──────── Testo da leggere ────────
Innovazione, fare i conti con (01) — Trappola coworking

Sto andando a consuntivo con Internet, il futuro e le altre cose che ci eccitano tanto, una parola alla volta

Alberto Motta
2 min readOct 13, 2016
Henry Rollins vestito da coworker (foto di Heidi May).

Inaugura il 17 ottobre la European Freelancers Week. La prendo come occasione per iniziare una riflessione breve, non pacata, a puntate, in prima persona, su tutto quello che secondo me è innovazione, frontiera, futuro.

Dopo oltre 10 anni di collaborazione con Internet, mi sembra doveroso fare i conti con il miracoloso worldwide web e le sue diramazioni.

Lo farò una parola alla volta.

Inizio con una parola bestseller, diventata un instant classic, tanto che per molti oggi è semplicemente il cowo.
──────── Insieme di dati ────────
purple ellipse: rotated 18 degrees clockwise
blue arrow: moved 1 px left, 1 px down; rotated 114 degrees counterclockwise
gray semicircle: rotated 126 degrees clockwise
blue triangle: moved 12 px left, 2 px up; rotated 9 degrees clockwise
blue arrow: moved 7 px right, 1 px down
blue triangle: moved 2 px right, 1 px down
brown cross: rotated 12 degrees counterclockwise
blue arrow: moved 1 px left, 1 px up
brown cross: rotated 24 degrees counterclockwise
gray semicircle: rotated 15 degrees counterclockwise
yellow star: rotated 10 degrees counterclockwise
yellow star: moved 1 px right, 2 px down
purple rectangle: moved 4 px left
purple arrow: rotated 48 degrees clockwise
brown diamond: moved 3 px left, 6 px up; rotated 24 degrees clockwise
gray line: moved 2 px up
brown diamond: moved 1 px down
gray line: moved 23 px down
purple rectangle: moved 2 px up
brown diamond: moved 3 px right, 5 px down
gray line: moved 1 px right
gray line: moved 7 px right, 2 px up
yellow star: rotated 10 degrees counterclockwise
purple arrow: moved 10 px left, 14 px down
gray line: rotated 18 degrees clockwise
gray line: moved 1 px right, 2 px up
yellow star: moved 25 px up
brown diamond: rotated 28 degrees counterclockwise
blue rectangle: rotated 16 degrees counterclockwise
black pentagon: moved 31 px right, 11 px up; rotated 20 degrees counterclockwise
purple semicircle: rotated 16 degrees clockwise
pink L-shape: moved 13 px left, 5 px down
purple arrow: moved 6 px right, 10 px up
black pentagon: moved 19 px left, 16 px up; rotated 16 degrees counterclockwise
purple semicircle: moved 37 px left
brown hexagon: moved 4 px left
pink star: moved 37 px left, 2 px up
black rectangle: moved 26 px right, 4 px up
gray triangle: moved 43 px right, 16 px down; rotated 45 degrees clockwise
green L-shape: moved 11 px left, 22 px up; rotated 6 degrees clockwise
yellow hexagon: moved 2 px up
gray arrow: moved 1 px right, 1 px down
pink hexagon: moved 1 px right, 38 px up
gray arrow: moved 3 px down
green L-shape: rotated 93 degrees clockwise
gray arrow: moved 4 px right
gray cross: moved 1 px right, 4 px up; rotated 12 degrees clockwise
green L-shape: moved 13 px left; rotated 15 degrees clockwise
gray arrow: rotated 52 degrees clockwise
────────
● **Compiti richiesti**
a: Dal testo sull'innovazione riporti fedelmente il passo che comincia con "Dopo oltre 10" e termina con "semplicemente il cowo.".
b: In base al testo sull'innovazione, per quale ragione chi scrive ritiene doveroso fare i conti con il worldwide web? Risponda in una o due frasi.

● **Soluzioni**
a:
Dopo oltre 10 anni di collaborazione con Internet, mi sembra doveroso fare i conti con il miracoloso worldwide web e le sue diramazioni.

Lo farò una parola alla volta.

Inizio con una parola bestseller, diventata un instant classic, tanto che per molti oggi è semplicemente il cowo.

b: Lo ritiene doveroso perché collabora con Internet da oltre dieci anni.